• **Text section**
_ _ _ _ _
Like Judy said you probably don't want to use full water for a 100% OO soap.  So on SM3 Putin your oil amount then hit the lye/water tab put in what ever you want your superfat then click the "lye solution" button and put in 33 or what ever strength you want to use.  The water discount box will change so you can see what it says but it most likely it wont be the same amount that "soap calc" would say.  Is that what you were asking?


----------



## DeeAnna (Sep 4, 2013)

"...DeeAnna - is there a formula behind the numbers? ... I'm not entirely sure why the switching between the two systems is so confusing to me...."

Because it *IS* confusing, even to me, and I'm pretty comfortable with math. 

I was rushed this morning and didn't think it all through before I sent off my reply. The conversion is not only affected by superfat, as I mentioned earlier, but also by the fats in your recipe. This morning, I used a recipe that was 60:40 lard and coconut oil to crunch the numbers. If I use a different recipe with a different overall saponification value, the conversion from "water as % of oils" to "NaOH solution concentration" is slightly different. Ugh.

But it can be done. The easiest route is to convert a recipe from "water as % of oils" to "NaOH solution concentration". So here's an example of how Jennee might convert one of her recipes:

1. Pick a recipe of any size and any blend of fats. Use ounces or grams, whichever works best for you. Just keep your units consistent -- don't use ounces for water and grams for NaOH for example. Use ounces and ounces or grams and grams. To keep the numbers simple, I'm going to choose 100 grams (100 ounces works too) of lard as my example recipe.

2. Figure out the NaOH required for your recipe and your desired superfat. You can get this value from SoapCalc or your favorite soap recipe calculator. For my example, I'm choosing 0% superfat. According to my soap recipe calculator, the lye required to saponify 100 g of lard at 0% superfat is 14 grams of NaOH.
_ _ _ _ _
• **Data excerpts**
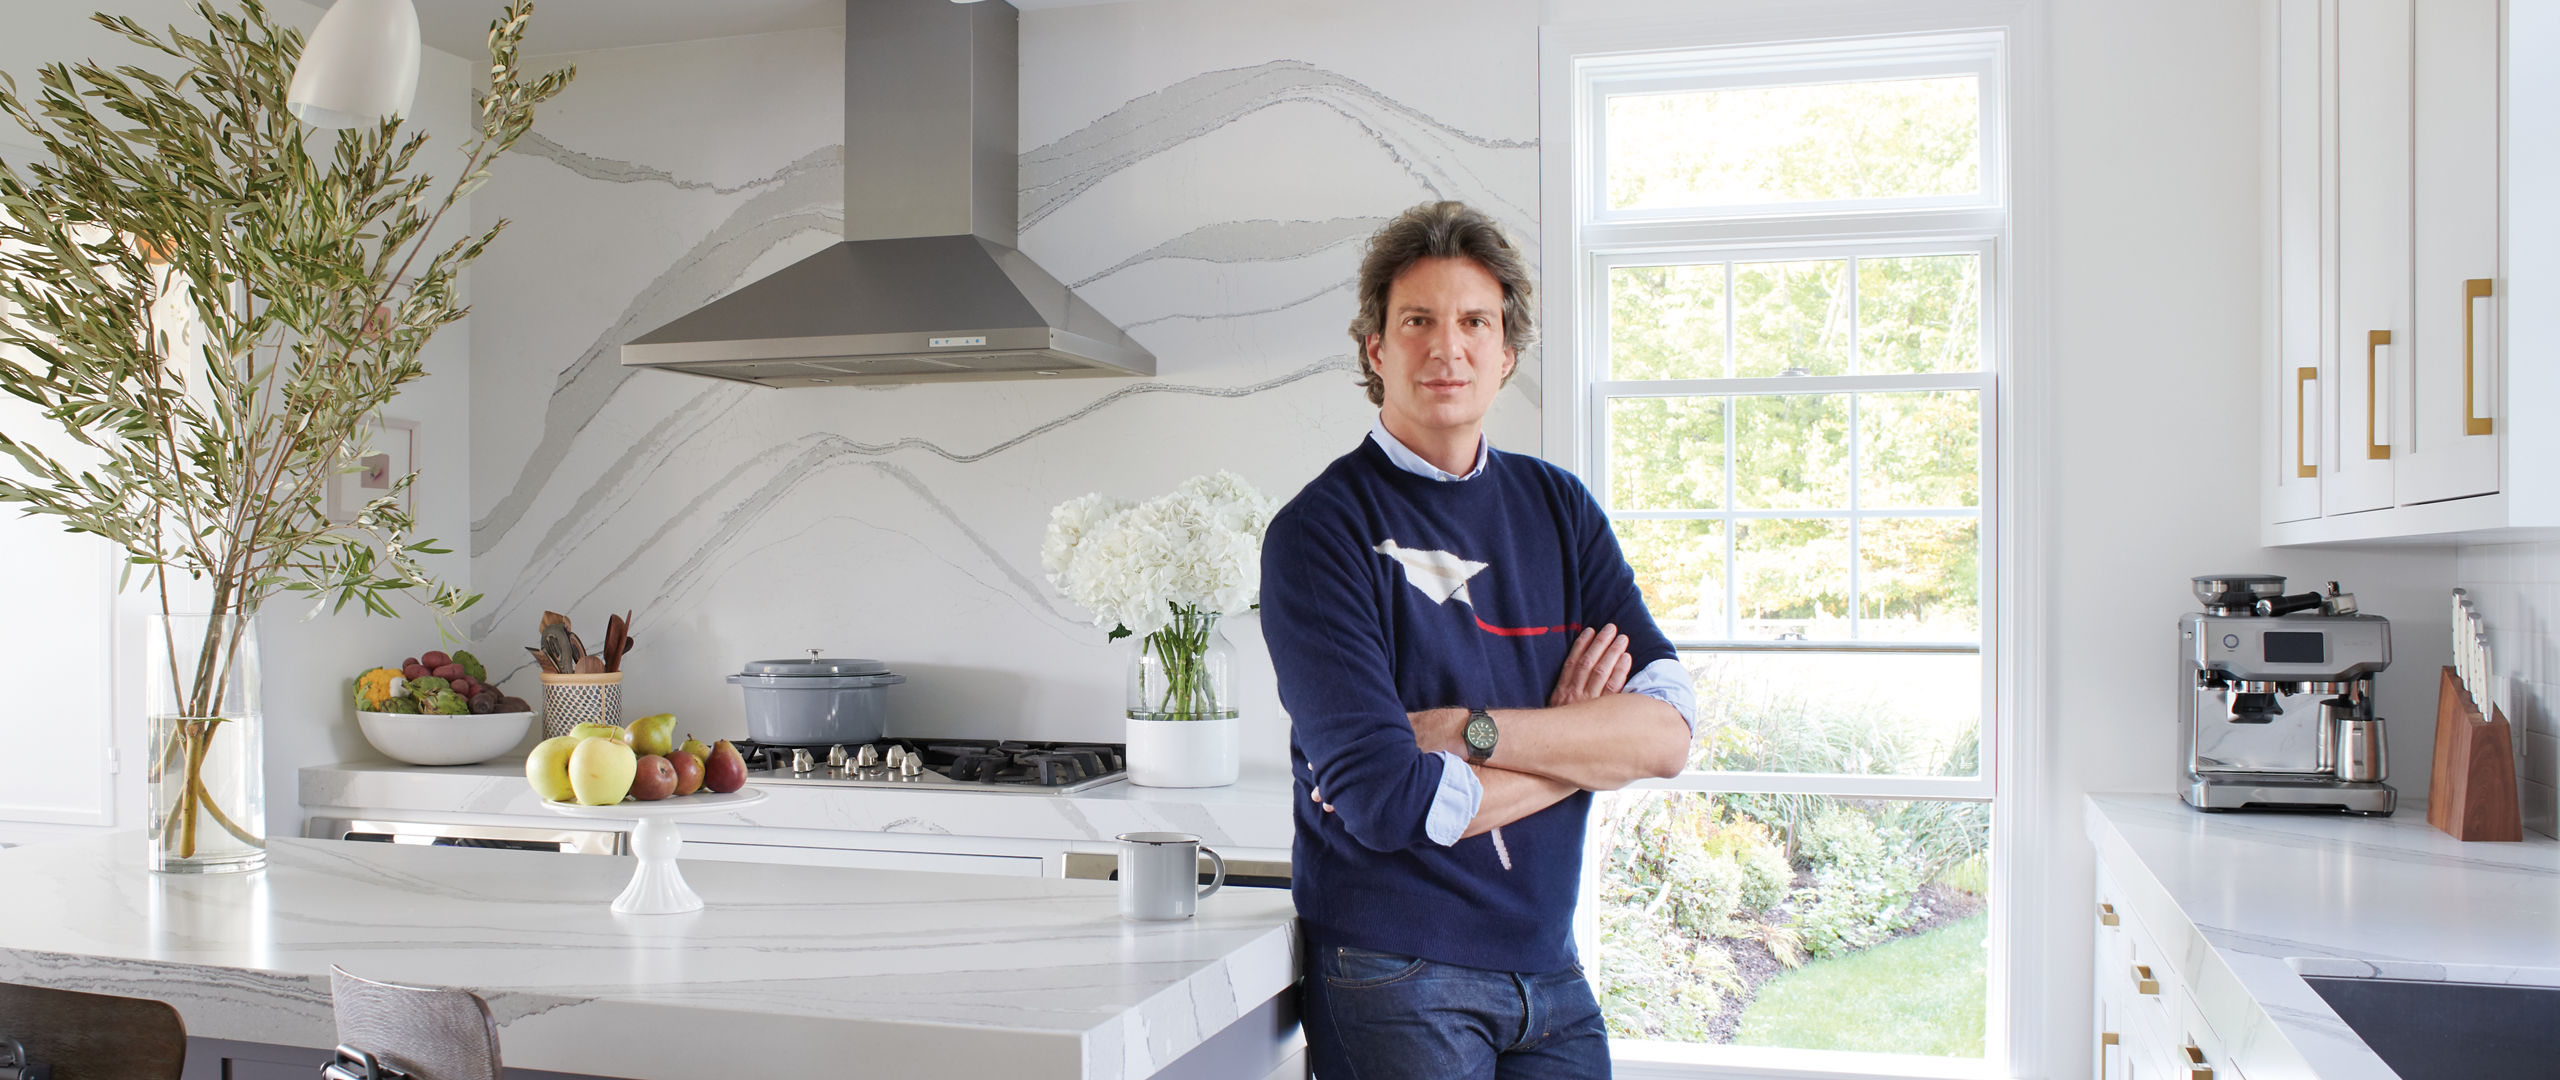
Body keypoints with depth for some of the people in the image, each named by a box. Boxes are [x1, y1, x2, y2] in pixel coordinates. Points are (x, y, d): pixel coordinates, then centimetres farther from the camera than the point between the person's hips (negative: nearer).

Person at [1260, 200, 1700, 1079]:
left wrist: (1472, 729, -17)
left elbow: (1667, 732, -5)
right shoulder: (1322, 531, -11)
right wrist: (1579, 744, -7)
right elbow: (1387, 799, -20)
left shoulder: (1558, 508, 5)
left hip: (1549, 967, 5)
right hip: (1394, 974, -5)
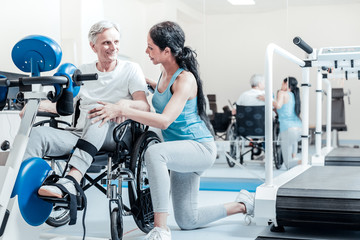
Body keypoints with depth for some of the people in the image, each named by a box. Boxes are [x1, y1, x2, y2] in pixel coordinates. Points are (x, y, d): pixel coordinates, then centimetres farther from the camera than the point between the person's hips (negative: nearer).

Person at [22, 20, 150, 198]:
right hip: (81, 134, 4)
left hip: (115, 136, -3)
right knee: (37, 133, -23)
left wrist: (125, 104, -28)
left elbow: (145, 107, -4)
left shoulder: (131, 69, 8)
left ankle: (72, 180, -52)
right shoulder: (82, 72, 20)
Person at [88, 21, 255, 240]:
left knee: (154, 153, -39)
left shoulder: (185, 79, -22)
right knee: (187, 221, 13)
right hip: (183, 151, 9)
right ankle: (243, 205, 32)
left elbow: (165, 120, -34)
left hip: (201, 148, -9)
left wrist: (122, 111, -39)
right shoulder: (166, 73, 3)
_ _ _ _ _
• **Task instructions**
- A) In the soapmaking thread, how much NaOH does the calculator say is needed to saponify 100 g of lard at 0% superfat?
- B) Write out both blocks of the keypoint records again in full, adding 13 to every value in each keypoint triple, depth included. Leave out the picture lines.
The soapmaking thread and the records have nothing to do with each other.

• **Answers to the problems**
- A) 14 grams of NaOH.

- B)
Body keypoints with depth for some of the people in the image, each named by a box. Boxes are [x1, y1, x2, y2] in pixel coordinates. Points are (x, y, d): pixel coordinates, then centimetres farther from the camera than the point between the person's hips (negative: nearer).

Person at [1260, 200, 1700, 1079]:
left wrist: (1485, 742, -4)
left elbow: (1680, 745, 8)
right shoulder: (1335, 544, 2)
right wrist: (1592, 757, 6)
right elbow: (1400, 812, -7)
left shoulder: (1571, 521, 18)
left hip: (1562, 980, 18)
right hip: (1407, 987, 8)
Body keypoints with depth for some of the people in the image, each named by a box. Boxes are [x1, y1, x2, y2] in pixel coordinates. Points are (x, y, d): pixel coordinates, then centimetres farther from the camera than the point between the person's hips (negative: nearer).

Person at [22, 20, 150, 198]:
right hip: (94, 147, 17)
left hip: (128, 149, 10)
right knee: (50, 146, -10)
left wrist: (138, 117, -15)
left elbow: (158, 120, 9)
left shoulder: (144, 82, 21)
left ankle: (85, 193, -39)
right shoulder: (95, 85, 33)
Person at [88, 21, 255, 240]:
left knee: (167, 166, -26)
left shoulder: (198, 92, -9)
right knee: (200, 234, 26)
right hip: (196, 164, 22)
right ankle: (256, 218, 45)
left elbow: (178, 133, -21)
left hip: (214, 161, 4)
left wrist: (135, 124, -26)
right shoulder: (179, 86, 16)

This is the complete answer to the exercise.